Para superar os aspectos negativos dessa realidade, o enfrentamento da crise e tudo o que ela envolve, em respeito à onda de insatisfação popular, deve se eleger o diálogo como prioridade. Esse pode ser o mecanismo para reconfigurar a cultura, no atual momento, esgarçada e sem forças para garantir a mínima credibilidade em relação a governos, instituições, políticos, investidores e investimentos. As condições necessárias se esvaem não porque foram transportadas para a estratosfera, mas porque as escamas dos olhos não permitem a clareza que o momento atual exige para fazer despontar lideranças e convencer cada cidadão da responsabilidade e importância de sua contribuição. É hora, sobretudo, de dialogar. Ninguém pode se encastelar em suas casas e escritórios. É hora de descer às ruas, ir ao encontro dos pobres, dar ouvidos ao povo, é hora de se aproximar de todos.
Certamente, nesse momento, líderes governamentais não despontarão e não serão capazes de soluções inovadoras, nascidas de dentro da crise, se não exercitarem-se incansavelmente no diálogo. Não se trata de negociações palacianas visando à distribuição de fatias do poder ou da busca mesquinha de garantias de vitórias político-partidárias. Trata-se do diálogo que gera a cultura da “pertença”, da dignidade, da reverência ao outro e da compreensão da cidadania vivida como instrumento determinante na construção da sociedade nova que precisa nascer. Trata-se de algo muito simples. Do diálogo filosoficamente entendido como atitude própria do homem capaz de se dirigir e de responder ao outro como igual, para com ele estabelecer uma relação. Essa é a primeira resposta às insatisfações populares, sintomáticas da necessidade de mudanças.

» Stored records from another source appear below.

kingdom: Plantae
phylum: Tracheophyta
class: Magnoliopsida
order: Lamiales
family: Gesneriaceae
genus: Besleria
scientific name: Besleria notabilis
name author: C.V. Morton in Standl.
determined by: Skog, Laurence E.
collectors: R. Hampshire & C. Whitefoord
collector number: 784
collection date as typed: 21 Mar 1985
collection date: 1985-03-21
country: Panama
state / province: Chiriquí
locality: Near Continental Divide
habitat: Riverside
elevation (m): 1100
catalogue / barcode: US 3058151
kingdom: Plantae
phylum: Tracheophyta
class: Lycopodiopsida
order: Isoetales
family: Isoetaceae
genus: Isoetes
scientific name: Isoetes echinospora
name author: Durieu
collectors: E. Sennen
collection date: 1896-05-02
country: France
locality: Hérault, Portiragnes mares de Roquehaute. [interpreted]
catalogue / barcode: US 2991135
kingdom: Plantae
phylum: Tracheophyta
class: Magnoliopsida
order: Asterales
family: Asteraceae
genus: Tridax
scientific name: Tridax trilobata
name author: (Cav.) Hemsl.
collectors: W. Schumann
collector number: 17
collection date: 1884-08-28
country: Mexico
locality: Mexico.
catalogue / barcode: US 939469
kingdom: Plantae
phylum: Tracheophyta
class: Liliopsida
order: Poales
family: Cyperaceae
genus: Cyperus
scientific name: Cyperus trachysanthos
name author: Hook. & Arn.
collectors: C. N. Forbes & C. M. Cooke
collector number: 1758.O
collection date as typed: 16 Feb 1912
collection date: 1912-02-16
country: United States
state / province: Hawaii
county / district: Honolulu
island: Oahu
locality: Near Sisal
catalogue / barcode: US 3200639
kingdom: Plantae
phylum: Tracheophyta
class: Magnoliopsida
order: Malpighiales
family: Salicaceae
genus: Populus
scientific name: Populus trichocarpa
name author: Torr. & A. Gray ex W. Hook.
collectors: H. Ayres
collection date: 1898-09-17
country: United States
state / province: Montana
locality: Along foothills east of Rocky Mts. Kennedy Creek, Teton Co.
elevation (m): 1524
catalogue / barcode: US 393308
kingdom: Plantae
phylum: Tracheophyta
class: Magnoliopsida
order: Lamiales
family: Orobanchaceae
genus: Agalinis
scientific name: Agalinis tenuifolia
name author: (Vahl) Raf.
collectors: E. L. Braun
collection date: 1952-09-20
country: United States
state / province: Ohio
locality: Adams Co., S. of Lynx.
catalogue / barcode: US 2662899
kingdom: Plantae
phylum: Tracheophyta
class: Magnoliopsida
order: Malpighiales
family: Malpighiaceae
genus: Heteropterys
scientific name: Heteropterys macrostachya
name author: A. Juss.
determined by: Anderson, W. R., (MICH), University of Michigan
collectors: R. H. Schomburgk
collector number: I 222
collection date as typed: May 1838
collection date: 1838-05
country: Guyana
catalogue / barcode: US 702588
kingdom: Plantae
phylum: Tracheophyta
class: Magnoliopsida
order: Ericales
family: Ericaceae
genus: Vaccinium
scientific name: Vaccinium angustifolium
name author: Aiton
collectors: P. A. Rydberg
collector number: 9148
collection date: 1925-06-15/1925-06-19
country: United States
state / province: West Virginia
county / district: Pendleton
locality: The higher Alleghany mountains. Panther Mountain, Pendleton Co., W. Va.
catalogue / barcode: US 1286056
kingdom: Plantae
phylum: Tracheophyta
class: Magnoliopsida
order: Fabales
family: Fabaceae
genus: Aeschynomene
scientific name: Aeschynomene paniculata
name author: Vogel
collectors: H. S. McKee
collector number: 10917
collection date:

O diálogo, sempre e em todas as circunstâncias, evitando arbitrariedades e autoritarismos, é o caminho permanente para gerar uma cultura digna da nação que somos. É preciso dialogar para aprender a ser sincero e, na sinceridade, fazer o que se faz com seriedade. Quem não dialoga não diz de si, não diz a verdade. Quem não sabe dizer de si, não escuta. E quem não diz a verdade trava o diálogo e a consequência disso será sempre o fracasso e a insatisfação. Não há quem dê conta dessa onda.